Documenting the Execution of Troy Davis

More than 700 protesters gathered at the Georgia Capitol on the night of Troy Davis's  execution. (Photo by Scott Langley)

More than 700 protesters gathered at the Georgia Capitol on the night of Troy Davis’s execution. (Photo by Scott Langley)

One For Ten (“a series of films about innocence and death row”) has a beautiful piece today on photographer Scott Langley and his wrenching experience documenting the execution of Troy Davis. Scott is also Amnesty International’s New York State Death Penalty Abolition Coordinator, and has photographed the US death penalty abolition movement for many years.

In September 2008, as Scott arrived to document Troy’s second of what would be four execution dates, the prison guard checking him in told him: “I just hope the truth comes out.”

As the death penalty abolition movement has grown, everyone from artists to lawyers has worked to expose the truth – about the death penalty in general, about particular cases like Troy’s, and about the deeply flawed political and legal system in which capital punishment operates.  And as the truth has come out, support for the death penalty has dropped.

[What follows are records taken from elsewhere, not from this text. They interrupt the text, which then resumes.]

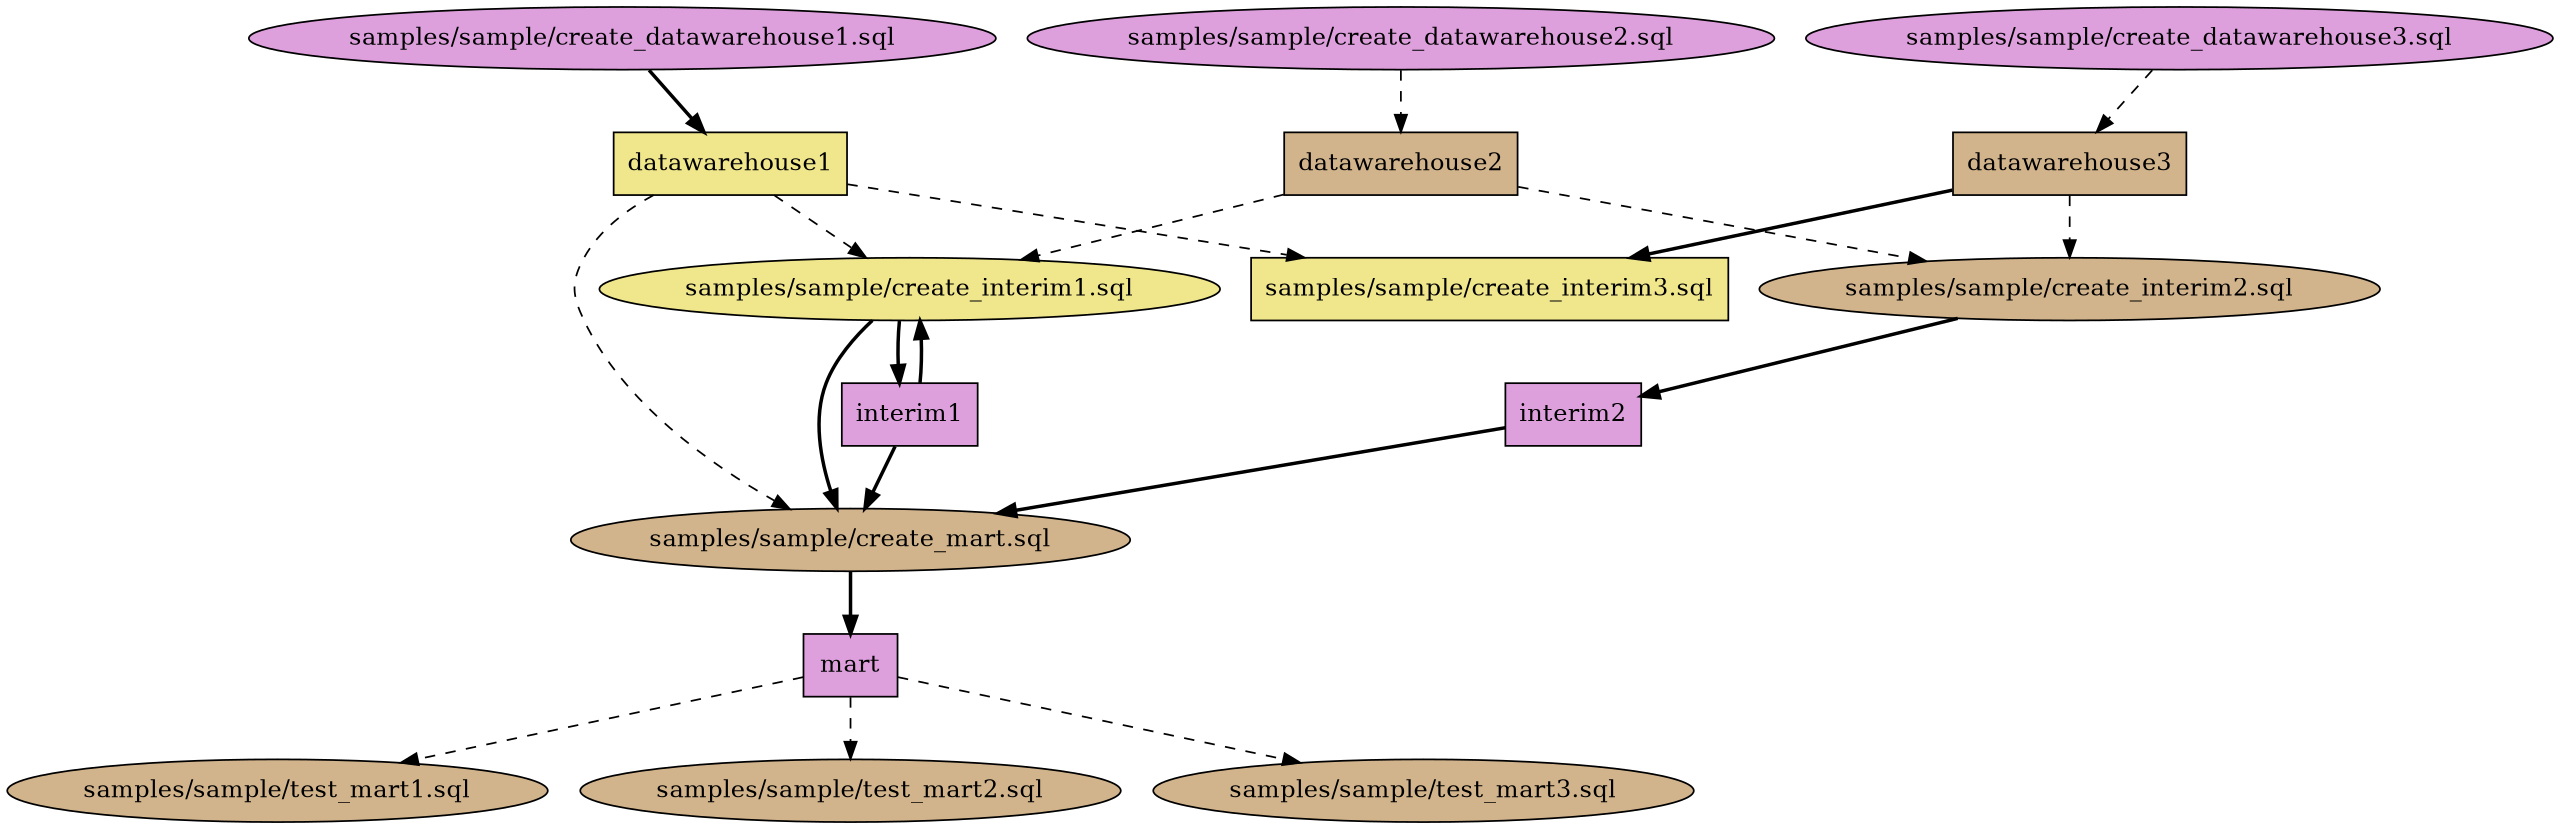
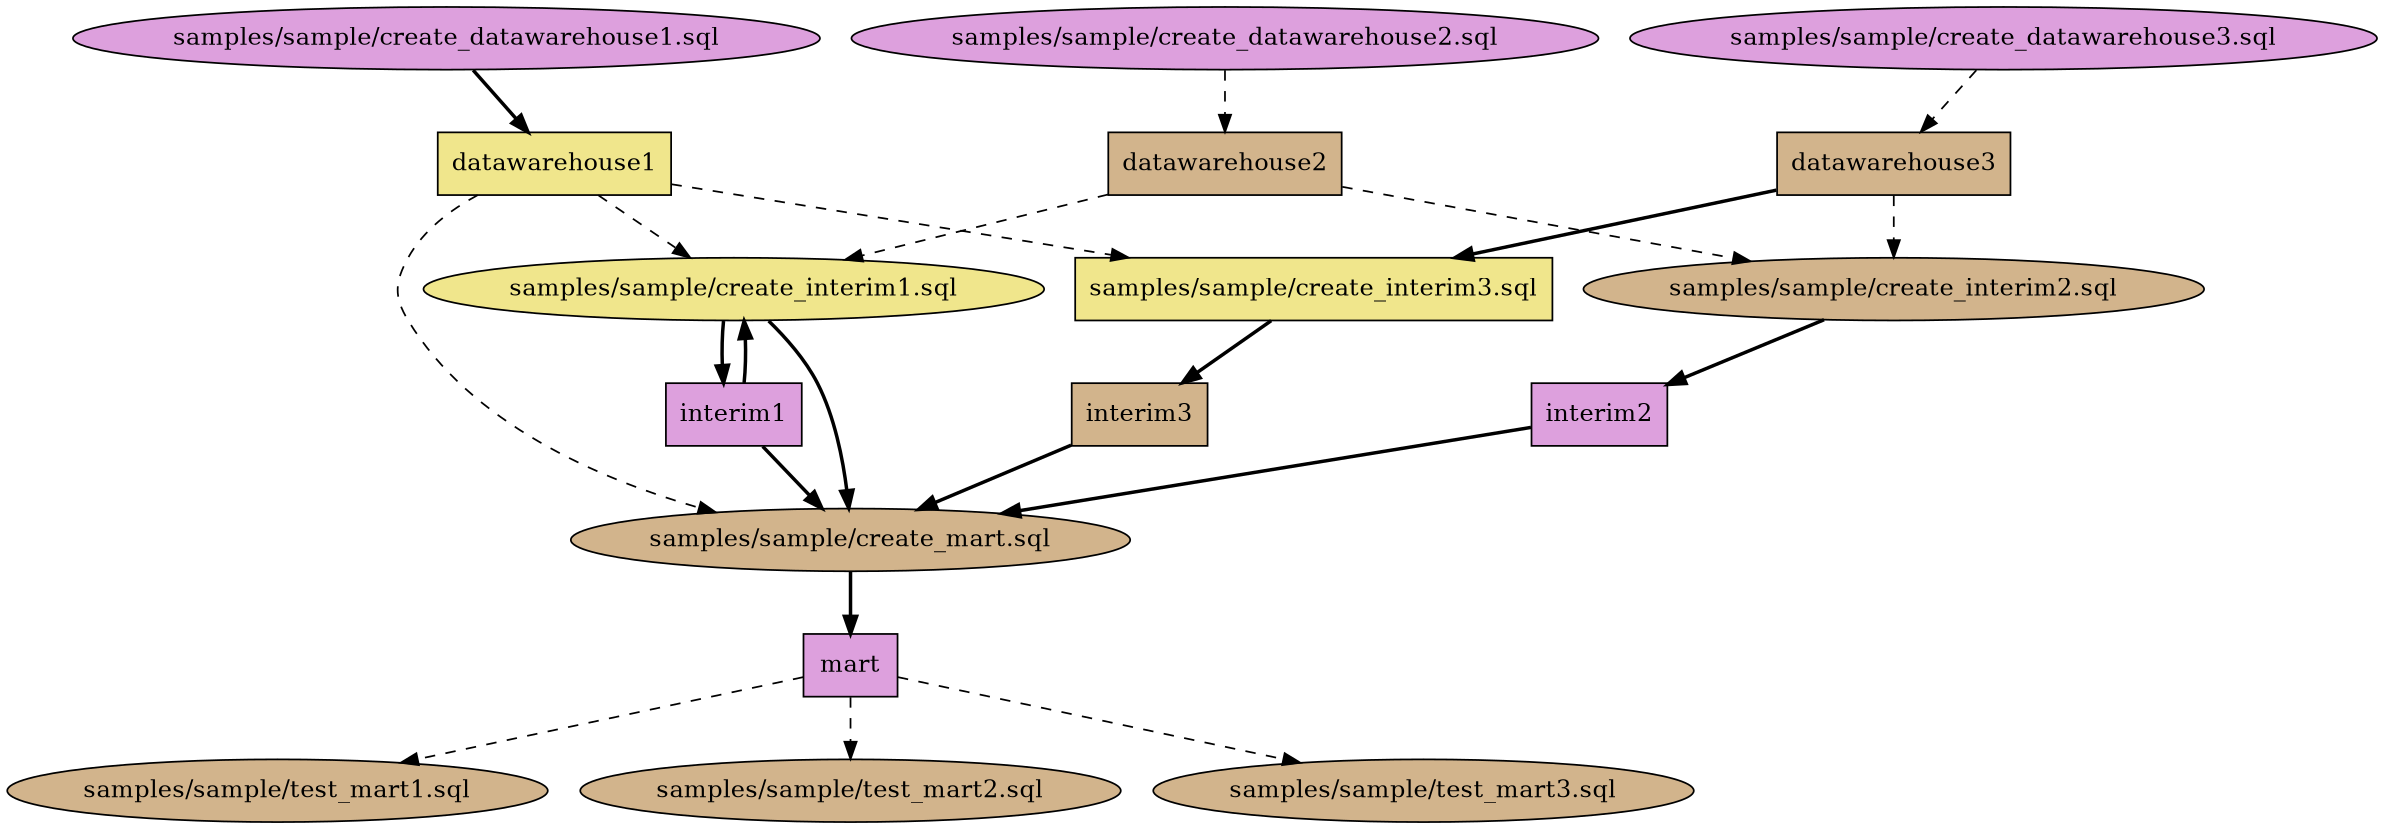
  digraph {
    node [fillcolor=tan style=filled type=query]
    edge [style=bold]
    n1 [fillcolor=plum label="samples/sample/create_datawarehouse1.sql"]
    n2 [fillcolor=khaki label=datawarehouse1 shape=box type=table]
    n3 [fillcolor=khaki label="samples/sample/create_interim1.sql"]
    n4 [label="samples/sample/create_mart.sql"]
    n5 [fillcolor=khaki label="samples/sample/create_interim3.sql" shape=box]
    n6 [fillcolor=plum label="samples/sample/create_datawarehouse2.sql"]
    n7 [label=datawarehouse2 shape=box type=table]
    n8 [label="samples/sample/create_interim2.sql"]
    n9 [fillcolor=plum label="samples/sample/create_datawarehouse3.sql"]
    n10 [label=datawarehouse3 shape=box type=table]
    n11 [fillcolor=plum label=interim1 shape=box type=table]
    n12 [fillcolor=plum label=mart shape=box type=table]
    n13 [fillcolor=plum label=interim2 shape=box type=table]
+   n14 [label=interim3 shape=box type=table]
    n15 [label="samples/sample/test_mart1.sql"]
    n16 [label="samples/sample/test_mart2.sql"]
    n17 [label="samples/sample/test_mart3.sql"]
    n1 -> n2
    n2 -> n3 [style=dashed]
    n2 -> n4 [style=dashed]
    n2 -> n5 [style=dashed]
    n3 -> n4
    n3 -> n11
    n4 -> n12
+   n5 -> n14
    n6 -> n7 [style=dashed]
    n7 -> n3 [style=dashed]
    n7 -> n8 [style=dashed]
    n8 -> n13
    n9 -> n10 [style=dashed]
    n10 -> n5
    n10 -> n8 [style=dashed]
    n11 -> n3
    n11 -> n4
    n12 -> n15 [style=dashed]
    n12 -> n16 [style=dashed]
    n12 -> n17 [style=dashed]
    n13 -> n4
+   n14 -> n4
  }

The hard data (about deterrence, financial costs, error rates, etc.) shows clearly that the death penalty doesn’t work and has led many to conclude that it should be abandoned. But it is the profound emotional truths (the human impact of executions on families and communities) revealed by photographers like Scott that deepens and solidifies opposition to capital punishment.

For the foreseeable future, executions and death sentences may continue, albeit at reduced levels and in a diminishing number of states. But every time someone documents or exposes the truth about the death penalty we come closer to recognizing capital punishment as the ultimate human rights violation that it is, and finally deciding to let it go.